§ Görevler:
(1) ABİDE metninden "Milli Eğitim Bakanlığınca" ifadesinden "izleme çalışmaları yürütüldü." ifadesine kadar olan bölümü aynen geri verin.
(2) ABİDE metnine göre 2018 uygulamasında her bir testte kaç soru kullanıldı?
(3) Aşağıdaki ifadeler ABİDE metniyle uyuşuyor mu? Her biri için evet ya da hayır deyin ve metinden belirleyici sözleri alıntılayın.
(a) Beceri testlerindeki soruların tamamı çoktan seçmeliydi.
(b) Araştırmada il düzeyinde örneklemler belirlendi.
(c) Veri toplamak için yalnızca anketler kullanıldı.

Milli Eğitim Bakanlığınca (MEB), PISA ve TIMSS gibi öğrencilerin akademik becerileriyle ilişkili öğrenci, öğretmen ve okul özelliklerinin belirlenmesi amacıyla Türkiye genelinde binlerce 4’üncü ve 8’inci sınıf öğrencisine yönelik yapılan Akademik Becerilerin İzlenmesi ve Değerlendirilmesi (ABİDE) eğitim araştırmasının veri analizleri tamamlandı.
MEB Ölçme Değerlendirme ve Sınav Hizmetleri Genel Müdürlüğünce, ABİDE araştırması 81 ilde bin 230 okulda 75 bin 8’inci sınıf öğrencisine ve bin 62 okulda, ve 41 bin 54 4’üncü sınıf öğrencisine yönelik geçen yılın nisan ayında düzenlendi.
PISA ve TIMSS gibi uluslararası değerlendirme programlarından farklı olarak ABİDE Araştırması’nda il düzeyinde örneklemler belirlendi ve hem ulusal düzeyde hem de il düzeyinde izleme çalışmaları yürütüldü.
Her bir ilde örnekleme seçilen 8’inci sınıf öğrencilerinin yarısına Türkçe ve fen bilimleri testleri, diğer yarısına da matematik ve sosyal bilgiler testleri uygulandı.
ABİDE Araştırması kapsamında veri toplamak amacıyla beceri testleri ve anketler kullanıldı.
Beceri testlerinde yer alan sorular, alanda çalışan akademisyenlerin ve öğretmenlerin katılımıyla değerlendirme çerçeveleri dikkate alınarak geliştirildi. Beceri testlerinde yer alan soruların yarısı çoktan seçmeli, diğer yarısı ise açık uçlu sorulardan oluştu.
Akademik becerinin ölçülmesi için 27 soru soruldu
ABİDE 2018 uygulaması kapsamında öğrencilerin akademik becerilerini değerlendirebilmek amacıyla her bir testte 27 soru kullanıldı. Bu soruların üçü ilk kez 2018 uygulamasında kullanılan pilot sorular oldu.

§ Verilen Malzeme:
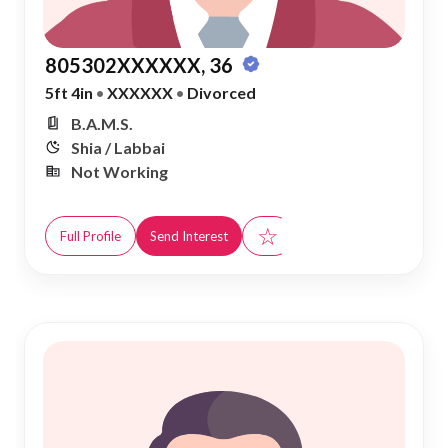
805302XXXXXX, 36
5ft 4in
•
XXXXXX
•
Divorced
B.A.M.S.
Shia / Labbai
Not Working
☆
Full Profile
Send Interest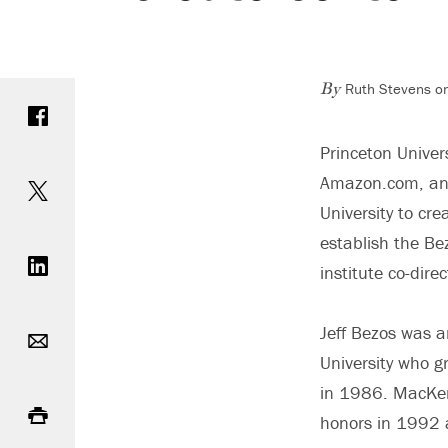
Ruth Stevens o
Share on Facebook
By
Princeton Univers
Share on Twitter
Amazon.com, and
University to cre
Share on LinkedIn
establish the Be
institute co-dire
Email
Jeff Bezos was 
University who 
Print
in 1986. MacKe
honors in 1992 a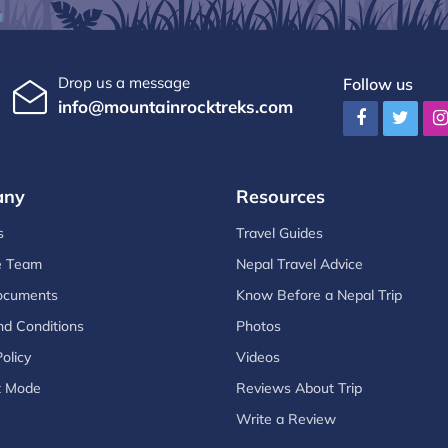
Drop us a message
Follow us
info@mountainrocktreks.com
any
Resources
s
Travel Guides
e Team
Nepal Travel Advice
ocuments
Know Before a Nepal Trip
d Conditions
Photos
olicy
Videos
t Mode
Reviews About Trip
Write a Review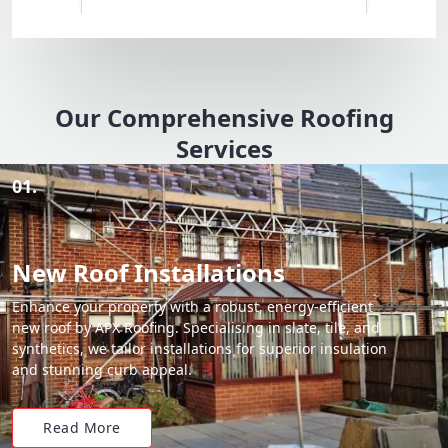
Our Comprehensive Roofing
Services
01.
New Roof Installations
Enhance your property with a robust, energy-efficient
new roof by APX Roofing. Specialising in slate, tile, and
synthetics, we tailor installations for superior insulation
and stunning curb appeal.
Read More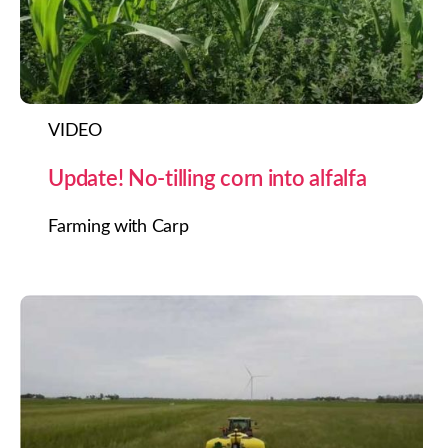
VIDEO
Update! No-tilling corn into alfalfa
Farming with Carp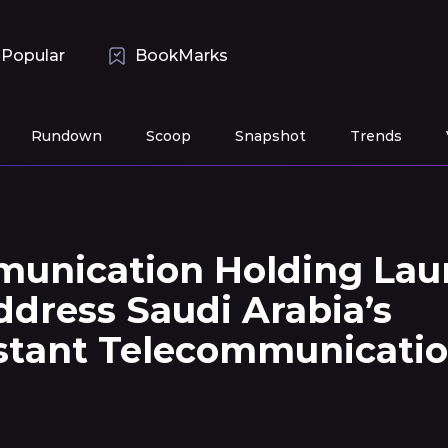
Popular
BookMarks
Rundown
Scoop
Snapshot
Trends
unication Holding Lau
dress Saudi Arabia’s
stant Telecommunicati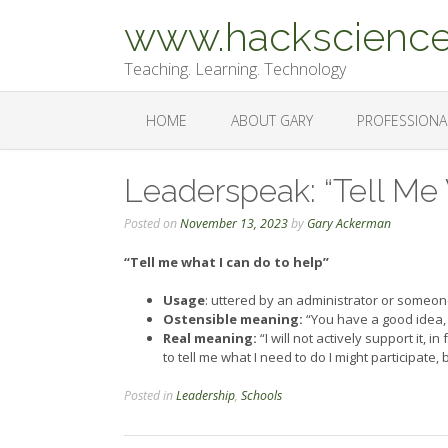
Skip
www.hackscience
to
content
Teaching. Learning. Technology
HOME
ABOUT GARY
PROFESSIONA
Leaderspeak: “Tell Me
Posted on
November 13, 2023
by
Gary Ackerman
“Tell me what I can do to help”
Usage
: uttered by an administrator or someo
Ostensible meaning:
“You have a good idea, 
Real meaning:
“I will not actively support it, 
to tell me what I need to do I might participate, 
Posted in
Leadership
,
Schools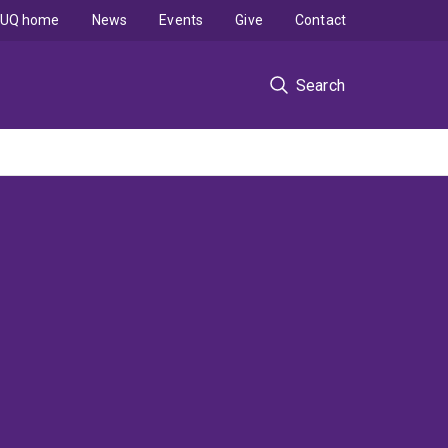
UQ home
News
Events
Give
Contact
Search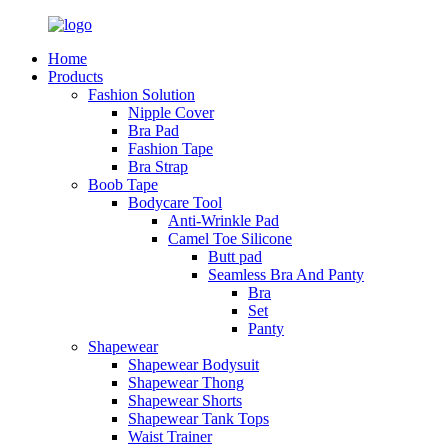
Home
Products
Fashion Solution
Nipple Cover
Bra Pad
Fashion Tape
Bra Strap
Boob Tape
Bodycare Tool
Anti-Wrinkle Pad
Camel Toe Silicone
Butt pad
Seamless Bra And Panty
Bra
Set
Panty
Shapewear
Shapewear Bodysuit
Shapewear Thong
Shapewear Shorts
Shapewear Tank Tops
Waist Trainer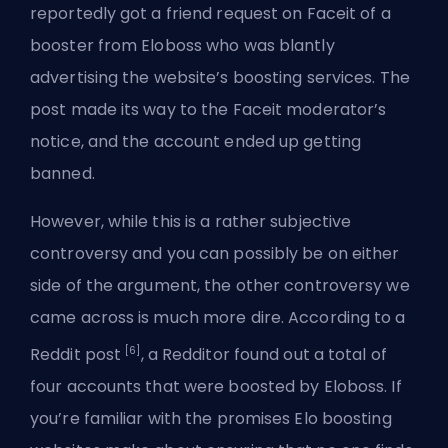
reportedly got a friend request on Faceit of a
booster from Eloboss who was blantly
advertising the website’s boosting services. The
post made its way to the Faceit moderator’s
notice, and the account ended up getting
banned.
However, while this is a rather subjective
controversy and you can possibly be on either
side of the argument, the other controversy we
came across is much more dire. According to a
[6]
Reddit post
, a Redditor found out a total of
four accounts that were boosted by Eloboss. If
you’re familiar with the promises Elo boosting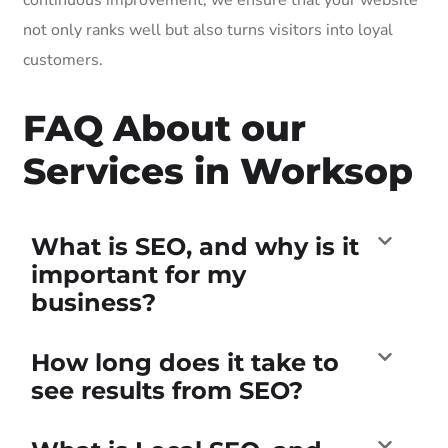
not only ranks well but also turns visitors into loyal
customers.
FAQ About our
Services in Worksop
What is SEO, and why is it
important for my
business?
How long does it take to
see results from SEO?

§ Görevlerin Çözümleri:
(1)
Milli Eğitim Bakanlığınca (MEB), PISA ve TIMSS gibi öğrencilerin akademik becerileriyle ilişkili öğrenci, öğretmen ve okul özelliklerinin belirlenmesi amacıyla Türkiye genelinde binlerce 4’üncü ve 8’inci sınıf öğrencisine yönelik yapılan Akademik Becerilerin İzlenmesi ve Değerlendirilmesi (ABİDE) eğitim araştırmasının veri analizleri tamamlandı.
MEB Ölçme Değerlendirme ve Sınav Hizmetleri Genel Müdürlüğünce, ABİDE araştırması 81 ilde bin 230 okulda 75 bin 8’inci sınıf öğrencisine ve bin 62 okulda, ve 41 bin 54 4’üncü sınıf öğrencisine yönelik geçen yılın nisan ayında düzenlendi.
PISA ve TIMSS gibi uluslararası değerlendirme programlarından farklı olarak ABİDE Araştırması’nda il düzeyinde örneklemler belirlendi ve hem ulusal düzeyde hem de il düzeyinde izleme çalışmaları yürütüldü.

(2) Her bir testte 27 soru kullanıldı.

(3)
(a) Hayır: "soruların yarısı çoktan seçmeli, diğer yarısı ise açık uçlu sorulardan oluştu"
(b) Evet: "ABİDE Araştırması’nda il düzeyinde örneklemler belirlendi"
(c) Hayır: "veri toplamak amacıyla beceri testleri ve anketler kullanıldı"